* [About this task]:
Copy each line of the records that includes "jalapeños".

* [Data for processing]:
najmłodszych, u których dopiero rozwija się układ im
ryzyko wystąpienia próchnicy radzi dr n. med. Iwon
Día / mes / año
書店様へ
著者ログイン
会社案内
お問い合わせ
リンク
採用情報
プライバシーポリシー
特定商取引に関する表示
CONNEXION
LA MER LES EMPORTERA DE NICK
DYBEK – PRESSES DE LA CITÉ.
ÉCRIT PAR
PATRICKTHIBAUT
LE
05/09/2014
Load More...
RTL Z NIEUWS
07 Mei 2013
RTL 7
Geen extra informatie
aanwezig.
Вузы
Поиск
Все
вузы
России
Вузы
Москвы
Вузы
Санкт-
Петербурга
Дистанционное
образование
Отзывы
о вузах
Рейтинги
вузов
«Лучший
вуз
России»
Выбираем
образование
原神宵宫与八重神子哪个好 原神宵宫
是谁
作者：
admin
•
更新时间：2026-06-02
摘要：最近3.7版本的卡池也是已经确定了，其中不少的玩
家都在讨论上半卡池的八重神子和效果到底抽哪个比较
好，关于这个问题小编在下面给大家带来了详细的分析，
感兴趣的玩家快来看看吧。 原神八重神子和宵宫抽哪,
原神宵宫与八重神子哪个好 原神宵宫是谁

==

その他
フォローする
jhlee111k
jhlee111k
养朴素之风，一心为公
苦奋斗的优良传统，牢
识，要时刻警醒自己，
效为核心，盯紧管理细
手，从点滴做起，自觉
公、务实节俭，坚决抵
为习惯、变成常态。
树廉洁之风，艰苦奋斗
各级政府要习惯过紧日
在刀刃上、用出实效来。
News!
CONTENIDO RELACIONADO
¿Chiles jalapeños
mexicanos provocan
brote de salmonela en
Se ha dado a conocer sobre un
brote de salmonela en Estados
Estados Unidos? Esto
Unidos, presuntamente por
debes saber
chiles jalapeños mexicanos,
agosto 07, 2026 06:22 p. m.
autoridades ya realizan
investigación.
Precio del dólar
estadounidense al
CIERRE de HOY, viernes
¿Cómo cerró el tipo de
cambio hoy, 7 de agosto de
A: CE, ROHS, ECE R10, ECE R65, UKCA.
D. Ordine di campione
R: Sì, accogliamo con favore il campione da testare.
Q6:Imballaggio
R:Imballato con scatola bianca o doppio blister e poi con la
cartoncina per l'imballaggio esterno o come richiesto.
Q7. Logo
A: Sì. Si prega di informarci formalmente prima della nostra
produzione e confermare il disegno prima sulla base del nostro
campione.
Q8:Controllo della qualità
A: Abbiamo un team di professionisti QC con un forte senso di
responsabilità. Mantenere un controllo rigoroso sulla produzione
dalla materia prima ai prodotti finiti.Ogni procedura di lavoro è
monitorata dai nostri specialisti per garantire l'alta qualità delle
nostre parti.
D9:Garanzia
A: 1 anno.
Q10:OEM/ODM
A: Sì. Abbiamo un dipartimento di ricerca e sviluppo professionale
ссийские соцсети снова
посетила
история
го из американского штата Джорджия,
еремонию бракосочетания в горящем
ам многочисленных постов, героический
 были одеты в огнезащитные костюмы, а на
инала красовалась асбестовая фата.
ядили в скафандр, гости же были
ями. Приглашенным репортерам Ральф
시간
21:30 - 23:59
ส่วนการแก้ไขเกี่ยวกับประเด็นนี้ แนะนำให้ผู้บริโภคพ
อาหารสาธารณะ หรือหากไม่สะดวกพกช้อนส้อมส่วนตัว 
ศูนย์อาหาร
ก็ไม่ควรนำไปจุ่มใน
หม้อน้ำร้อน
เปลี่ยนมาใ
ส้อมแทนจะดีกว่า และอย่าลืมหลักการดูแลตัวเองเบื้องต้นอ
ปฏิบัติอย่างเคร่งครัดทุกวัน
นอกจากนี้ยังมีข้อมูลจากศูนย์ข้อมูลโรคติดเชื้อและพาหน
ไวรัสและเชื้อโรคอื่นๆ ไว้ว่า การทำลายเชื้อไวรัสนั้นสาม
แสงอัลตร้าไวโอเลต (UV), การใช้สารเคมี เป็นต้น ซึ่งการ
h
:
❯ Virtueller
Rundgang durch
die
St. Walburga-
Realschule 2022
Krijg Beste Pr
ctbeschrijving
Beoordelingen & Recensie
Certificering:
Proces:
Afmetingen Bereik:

* [Solution]:
¿Chiles jalapeños
chiles jalapeños mexicanos,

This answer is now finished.